Closed matthee closed 1 month ago

matthee commented 1 month ago

Steps to reproduce

When doing wild-card searches with ActiveRecord, the normalization gets applied to underlying Arel matchers. While this behavior is expected in some cases, it might interfere when searching for records using LIKE and ILIKE queries.

# frozen_string_literal: true

require "bundler/inline"

gemfile(true) do
  source "https://rubygems.org"

  gem "rails"
  # If you want to test against edge Rails replace the previous line with this:
  # gem "rails", github: "rails/rails", branch: "main"

  gem "sqlite3"
end

require "active_record"
require "minitest/autorun"
require "logger"

# This connection will do for database-independent bug reports.
ActiveRecord::Base.establish_connection(adapter: "sqlite3", database: ":memory:")

Stored items
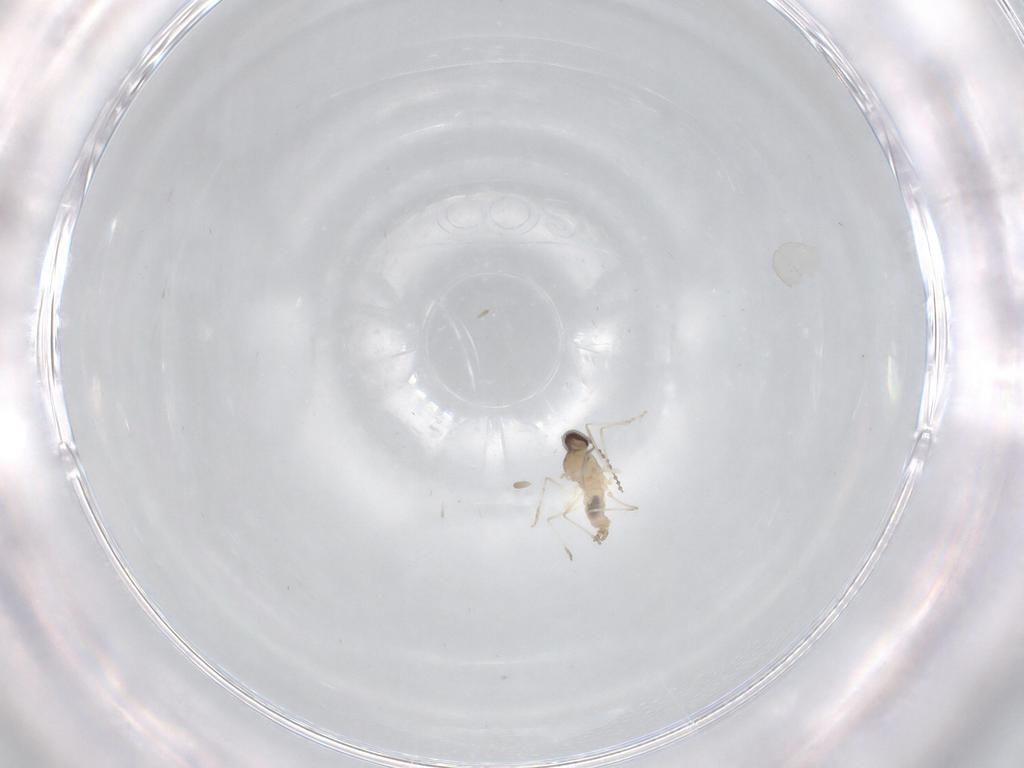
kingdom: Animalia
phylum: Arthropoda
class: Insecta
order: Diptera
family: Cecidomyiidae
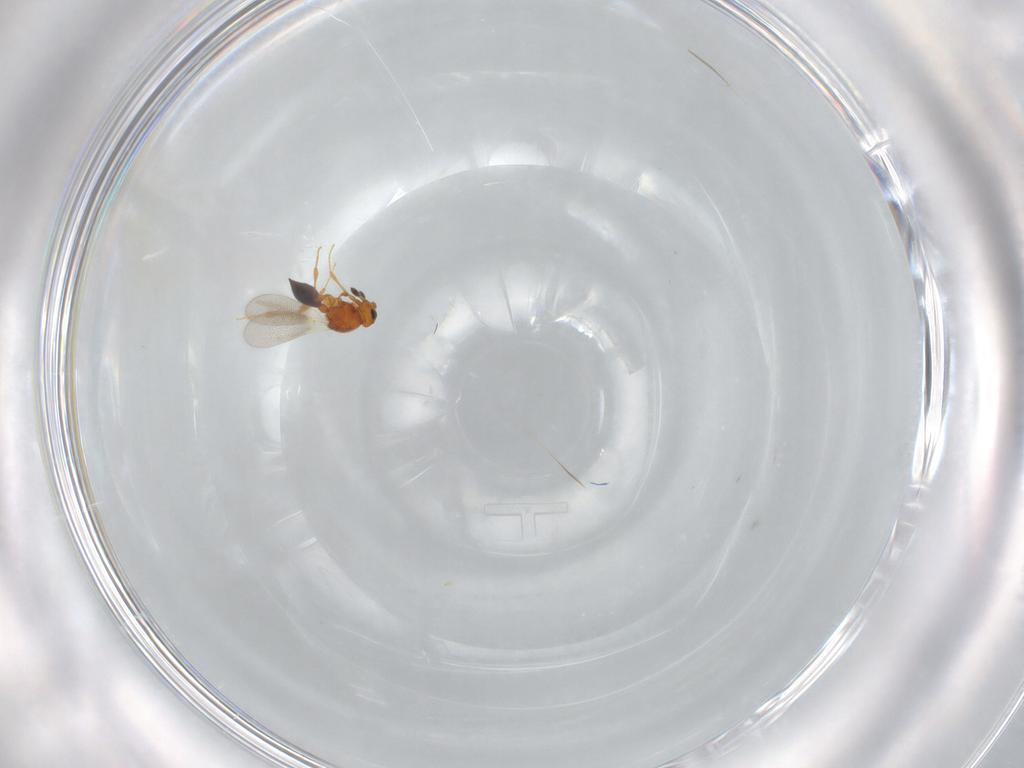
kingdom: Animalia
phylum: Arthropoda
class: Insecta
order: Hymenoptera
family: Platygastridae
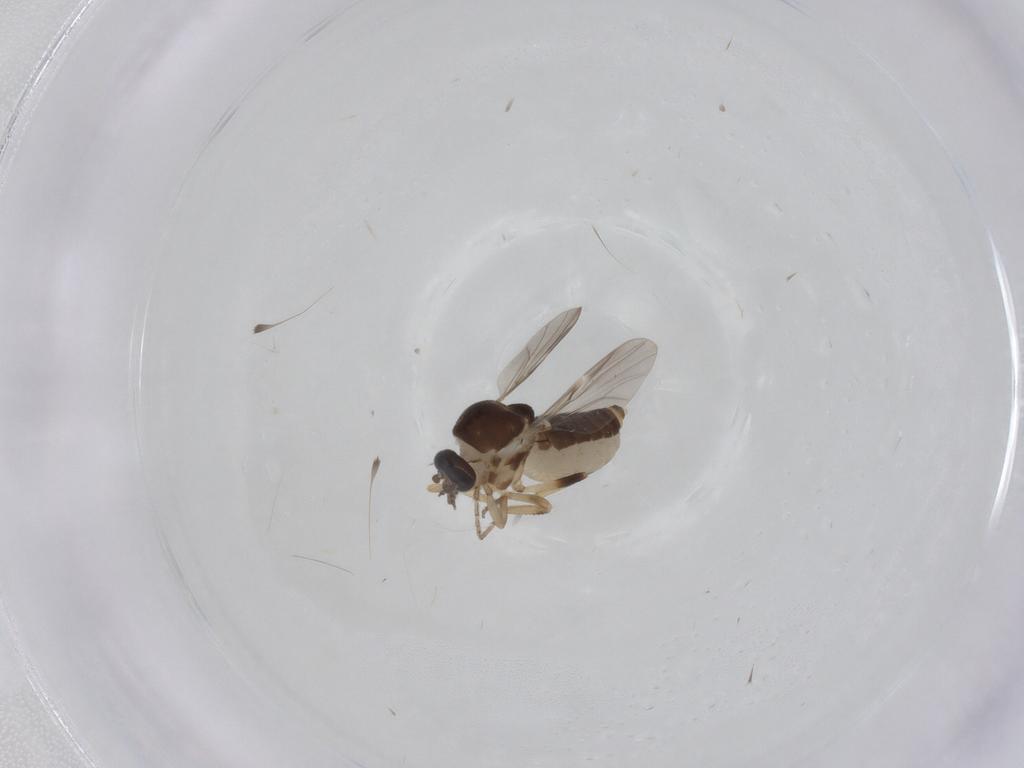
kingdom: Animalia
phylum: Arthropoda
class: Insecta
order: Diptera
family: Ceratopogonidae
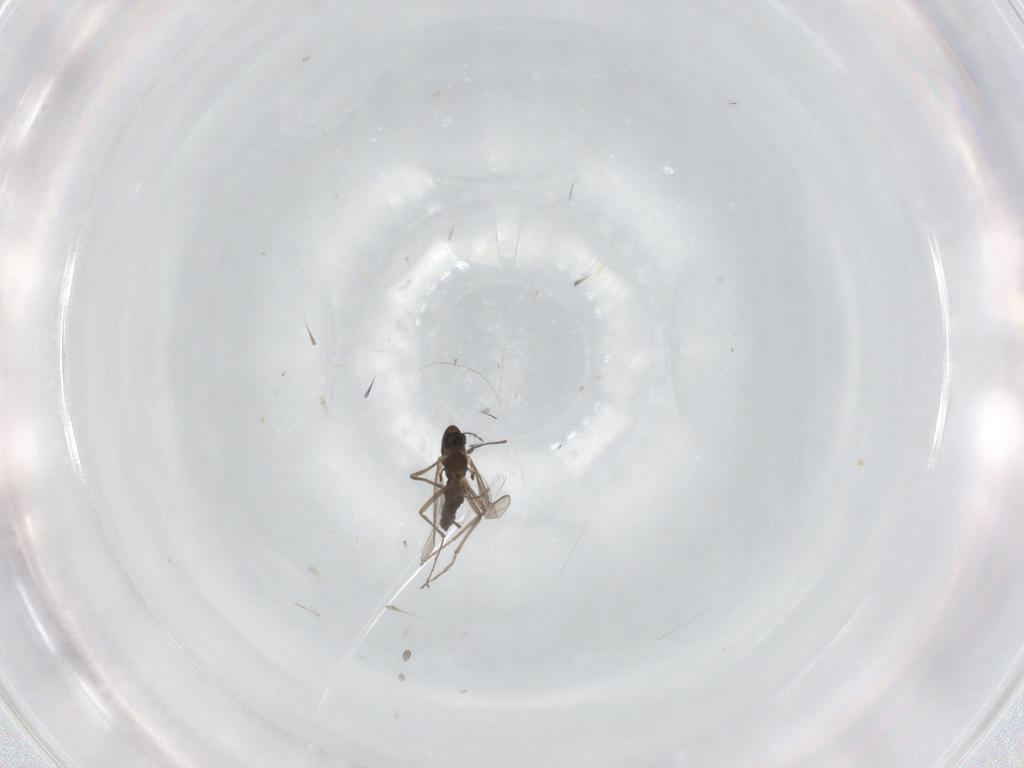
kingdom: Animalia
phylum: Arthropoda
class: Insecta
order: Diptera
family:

* **REQUIREMENT**: Please write out the part of the bug report that opens with "When doing wild-card" and closes with "and ILIKE queries.", replacing "normalization" with "transformation".

* **EXERCISE RESULT**:
When doing wild-card searches with ActiveRecord, the transformation gets applied to underlying Arel matchers. While this behavior is expected in some cases, it might interfere when searching for records using LIKE and ILIKE queries.